Focus Categories: ST, HYDROL, WQL

Keywords: Agriculture, Contaminant Transport, Groundwater Hydrology, Groundwater Quality, Herbicides, Leaching, Organic Compounds, Pollutants, Rivers, Runoff, Solute Transport, Unsaturated Flow, Water Quality

Project Duration: The project duration shall be 3/1/99 to 2/28/2000.

Fiscal year 1999 federal funds: __$18,120__ (Total)

Fiscal year 1999 Non-federal funds: ___$36,501__ (Total)

Principal investigator(s) name(s) and University: Richelle Allen-King, C. Kent Keller, John Schaumloffel, Washington State University

Congressional district of university where the research is to be conducted: 5th


Pesticides (insecticides, herbicides, and fungicides) are repeatedly applied to farm fields with the intent of increasing the productivity of agricultural crops. While the increased and more efficient food production derived from chemical use is beneficial to society, the accumulative effect of adding pesticides to crops within a regional area can have adverse effects on the quality of water resources, placing at risk both human and environmental health. The State of Washington Water Research Center has highlighted the identification of sources, amounts and types of pollutants entering streams and groundwater aquifers as Research Priority Areas II. B. and II. C. (Attachment D, Call for Research Proposals).

River basin-scale research conducted by U.S. Geological Survey and Washington Department of Ecology scientists has demonstrated that many pesticides are detectable in surface and groundwaters of Washington state - few are detected at concentrations which exceed a water quality standard. However, triallate (trade name, Far-go), has been detected in the Palouse River at Hooper at concentrations which exceed a freshwater chronic criteria for aquatic life. While these data demonstrate that triallate, an herbicide used extensively in the Palouse region of Washington state, is present in surface water, no studies in the region exist which provide information about the pathways by which triallate enters the surface water. Few studies on the fate of this chemical at the field-scale have been conducted in any region - none have been conducted in the Palouse region. Without information about transport pathways at the field-scale, solutions which will effectively reduce surface water concentrations cannot be determined. The proposed study will determine the triallate mass discharge entering surface water from each of the overland and subsurface pathways at the field-scale. The triallate mass discharge data to be collected as part of the proposed project will be used to evaluate the primary pathway(s) for compound transport. It is expected that the process-based information collected will be useful in providing an improved understanding of the transport of other moderately hydrophobic organic pollutants in the hydrologic system in this region.


The proposed research project will be the first field-scale study of the transport pathways for triallate in this region. Because the determination of subsurface transport is an important component of the work, the distribution of triallate within the subsurface will be better characterized than it has been previously. The project focuses on a mass balance or accounting of the chemical.
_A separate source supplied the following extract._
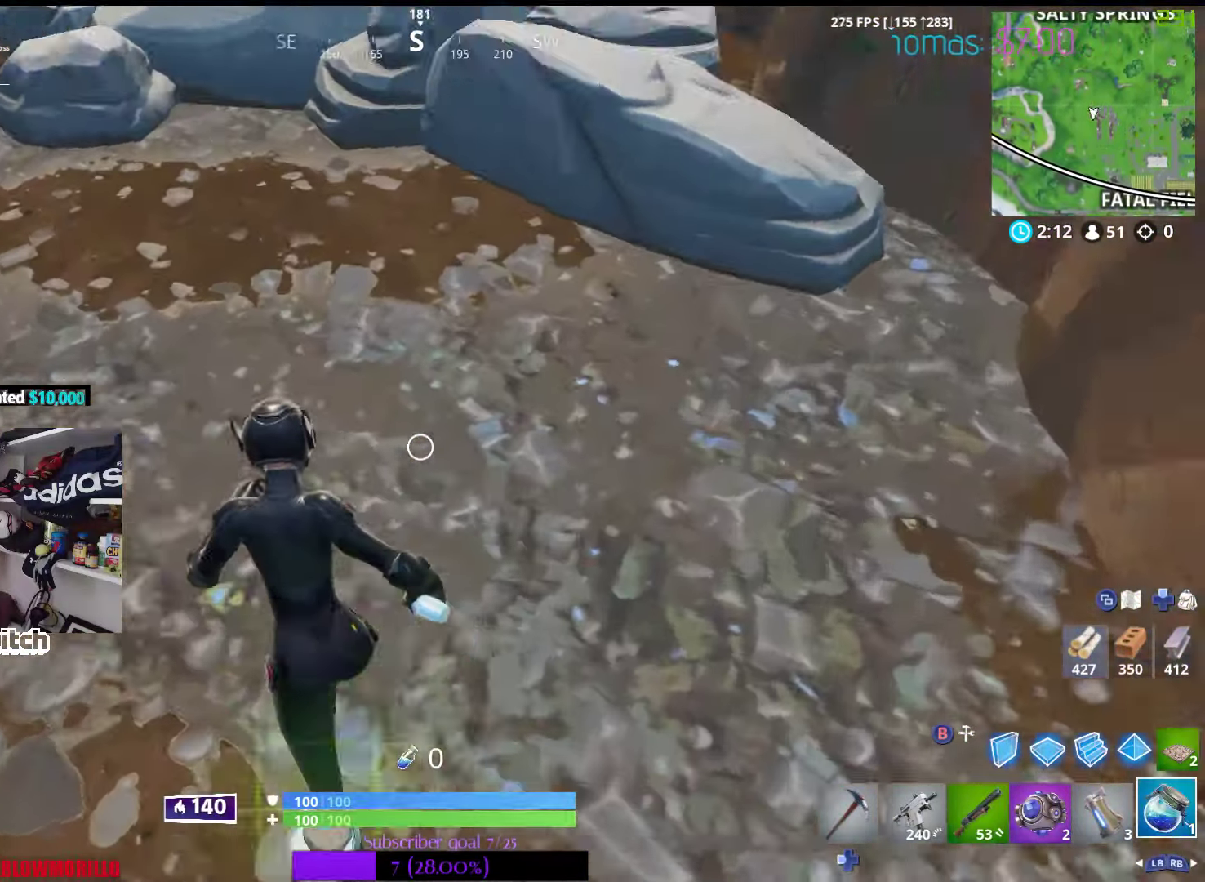
{"buttons": [], "left_stick": "up", "right_stick": "center", "events": [[67, "right_stick", "up-left"], [133, "left_stick", "up"], [167, "right_stick", "center"], [267, "right_stick", "up-left"], [367, "R1", "down"], [467, "right_stick", "center"], [483, "R1", "up"]]}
Because the study begins to focus attention on the processes which control transport, the information gained will provide insights on the fate of other chemicals with similar physicochemical properties. We anticipate that the study will help to transform the conceptual model for chemical transport in the shallow subsurface in this region. The results of this quantitative and hypothesis-driven study will be publishable in an internationally recognized journal, such as the Journal of Contaminant Hydrology.
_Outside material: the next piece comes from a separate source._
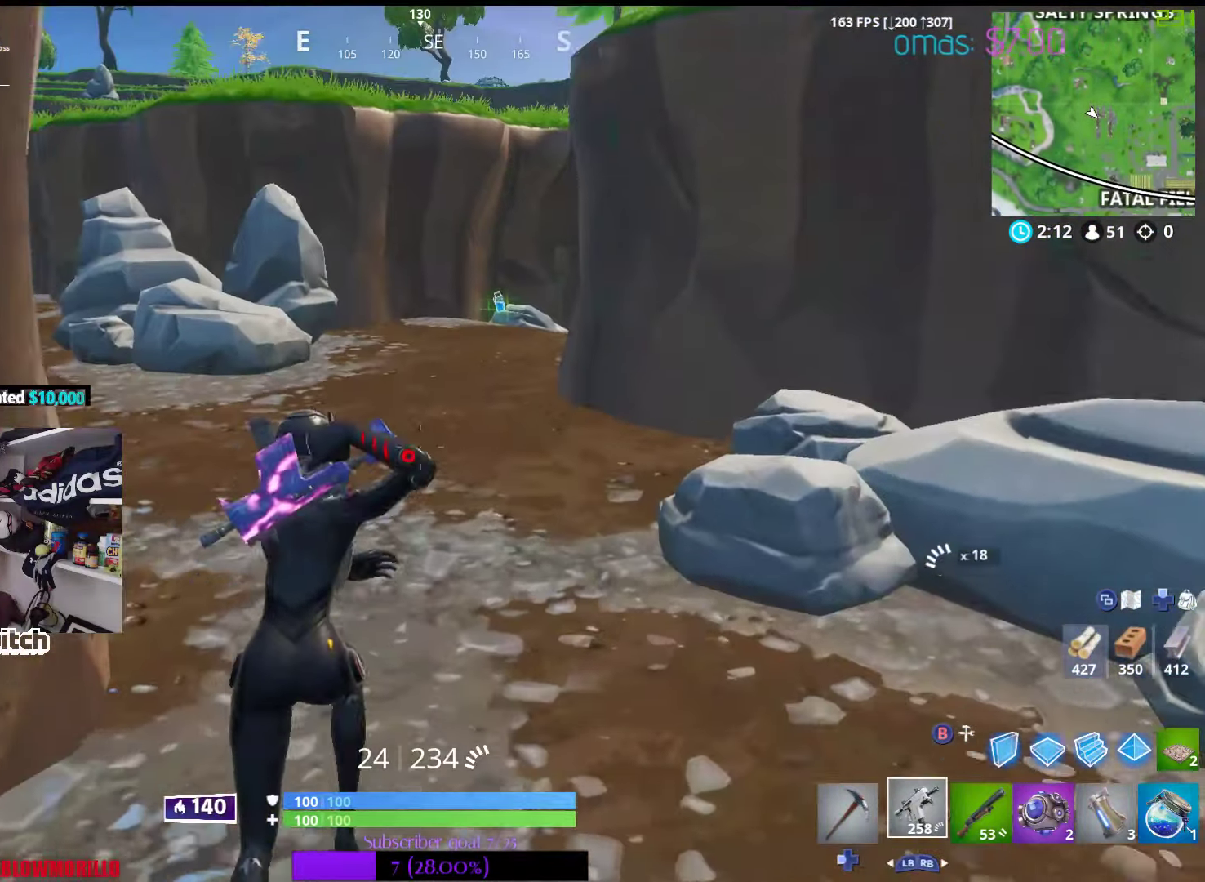
{"buttons": [], "left_stick": "up", "right_stick": "center", "events": []}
This project establishes a new avenue of research on a topic of regional and statewide water quality importance within the existing contaminant hydrology program at WSU. The project involves the development of research linkages between the Departments of Geology and Chemistry within the WSU campus. An active contaminant hydrology program will benefit WSU students by exposing them to high-quality and topical hydrologic research, and better prepare them to address Washington's environmental problems after graduation. The research will be of interest to both farmers in the region interested in minimizing herbicide expenditures and loss to surface water, and to the Washington Department of Ecology (WDOE) in strategic planning to clean-up Washington's surface water. PI Allen-King can make this information accessible to WDOE staff by continued participation in their Science Advisory Board.


Goal and Objectives

The occurrence of pesticides in surface waters is in part a consequence of increased chemical usage to improve agricultural productivity over the past approximately 50 years. Pesticides can be relatively mobile when suspended in stream or river flow, transport downstream and dispersion within the reservoirs of the hydrologic cycle occurs and gains the potential to affect both human and environmental health over a relatively wide area (Larson et al., 1997).

Pesticide concentrations exceeding published water quality standards have been detected in the Palouse River at a point which provides integrated, basin-scale information about this dryland agriculture region (Roberts and Wagner, 1996). For example, triallate (trade name Far-Go), the pesticide with the largest active ingredient application rate in the region (Roberts and Wagner, 1996), was detected in the Palouse River by U.S. Geological survey scientists at concentrations that seasonally exceeded the freshwater-chronic criteria for the protection of aquatic life of 0.24 g/L (Wagner et al., 1996a). The Palouse River drains a semi-arid portion of the Columbia Plateau which is characterized by dryland wheat and pea agriculture and soil formed in loess parent material. The Palouse River is the main outflow pathway for surficial water in the Palouse Drainage Basin, which measures approximately 2,500 square miles (Greene et al., 1994) and empties into the Snake River, which is widely used for recreational purposes and drains into the Pacific Ocean.

There are two distinct trends observable in the basin-scale triallate hydrograph presented in Figure 1: 1) the highest concentrations and mass discharges (triallate concentration x streamflow or stream discharge) are associated with some high streamflow events, and 2) concentrations during the March-June 1993 and January-May 1994 time periods, aside from the peak concentrations (occurring in May 1993 and Jan. 1994), appear to be relatively unaffected by the magnitude of stream discharge. The first observation may be explained by direct runoff. High turbidity during periods of high runoff, resulting in part from the fine textured and easily erodible soil of this region, may play a role in facilitating the transport of this moderately hydrophobic compound. However, because the period of direct runoff in this region is relatively short and sporadic, the second observation suggests that an alternate mechanism must contribute to pesticide transport in the hydrologic system. It should also be noted that the total mass represented by the "off-peak concentration" or background portion of the hydrograph for spring 1993 is substantive in comparison to the mass associated with the peak concentration occurring in May, 1993.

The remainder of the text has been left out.